On the other hand, it has downgraded equities to “neutral” from “overweight” previously, to reflect the rising risks.
It has also downgraded bonds to “underweight” as the corporate credit spread risk is overwhelmingly towards spread widening.
From a geographical perspective, the brokerage’s top picks are China, Indonesia, South Korea and Australia.
CGS-CIMB has also advised investors to be discriminative in emerging market (EM) assets given the varying degrees of success in pandemic control, inflation management and exposure to commodities.
According to CGS-CIMB, it would be “reckless” to dismiss the recent surge in inflation as inconsequential.

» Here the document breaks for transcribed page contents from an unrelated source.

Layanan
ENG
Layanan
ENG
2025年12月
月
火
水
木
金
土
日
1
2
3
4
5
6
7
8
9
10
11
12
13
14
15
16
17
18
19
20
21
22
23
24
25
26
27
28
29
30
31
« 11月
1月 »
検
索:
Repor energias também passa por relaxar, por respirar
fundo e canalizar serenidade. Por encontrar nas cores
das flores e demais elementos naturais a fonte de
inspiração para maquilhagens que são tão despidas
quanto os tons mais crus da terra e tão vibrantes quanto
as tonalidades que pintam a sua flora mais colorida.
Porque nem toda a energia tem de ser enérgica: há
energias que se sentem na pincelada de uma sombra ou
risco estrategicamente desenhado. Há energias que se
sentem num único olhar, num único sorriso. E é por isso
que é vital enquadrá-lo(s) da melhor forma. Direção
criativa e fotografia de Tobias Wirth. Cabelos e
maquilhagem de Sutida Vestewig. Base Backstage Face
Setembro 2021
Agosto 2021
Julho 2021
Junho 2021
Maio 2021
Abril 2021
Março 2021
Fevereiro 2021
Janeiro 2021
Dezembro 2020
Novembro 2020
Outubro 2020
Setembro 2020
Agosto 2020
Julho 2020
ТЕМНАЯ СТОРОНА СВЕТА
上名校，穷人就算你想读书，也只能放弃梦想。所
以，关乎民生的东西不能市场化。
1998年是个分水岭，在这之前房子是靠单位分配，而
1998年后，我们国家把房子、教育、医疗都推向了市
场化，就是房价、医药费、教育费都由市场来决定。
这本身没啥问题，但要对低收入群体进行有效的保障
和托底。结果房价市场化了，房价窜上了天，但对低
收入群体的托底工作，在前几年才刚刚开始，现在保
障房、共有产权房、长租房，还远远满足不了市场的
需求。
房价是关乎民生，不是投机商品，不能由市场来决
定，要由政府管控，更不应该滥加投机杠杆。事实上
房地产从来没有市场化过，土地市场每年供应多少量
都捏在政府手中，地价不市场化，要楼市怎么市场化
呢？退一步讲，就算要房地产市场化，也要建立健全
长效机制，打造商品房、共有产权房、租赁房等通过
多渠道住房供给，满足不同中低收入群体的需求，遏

The brokerage warns that inflation has serious consequences for investments, living standards and political stability.
It notes that there has been a long history of linkages between periods of high monetary growth and high inflation.
“We have seen a period of the greatest monetary expansion in US history, and we do not think that it is over yet,” CGS-CIMB writes in a note dated June 1.
CGS-CIMB believes that several factors may push consumer prices much higher.
They include an unprecedented monetary expansion – abetted by sharply higher commodity prices – supply chain disruptions, and an ongoing trade war between the US and China.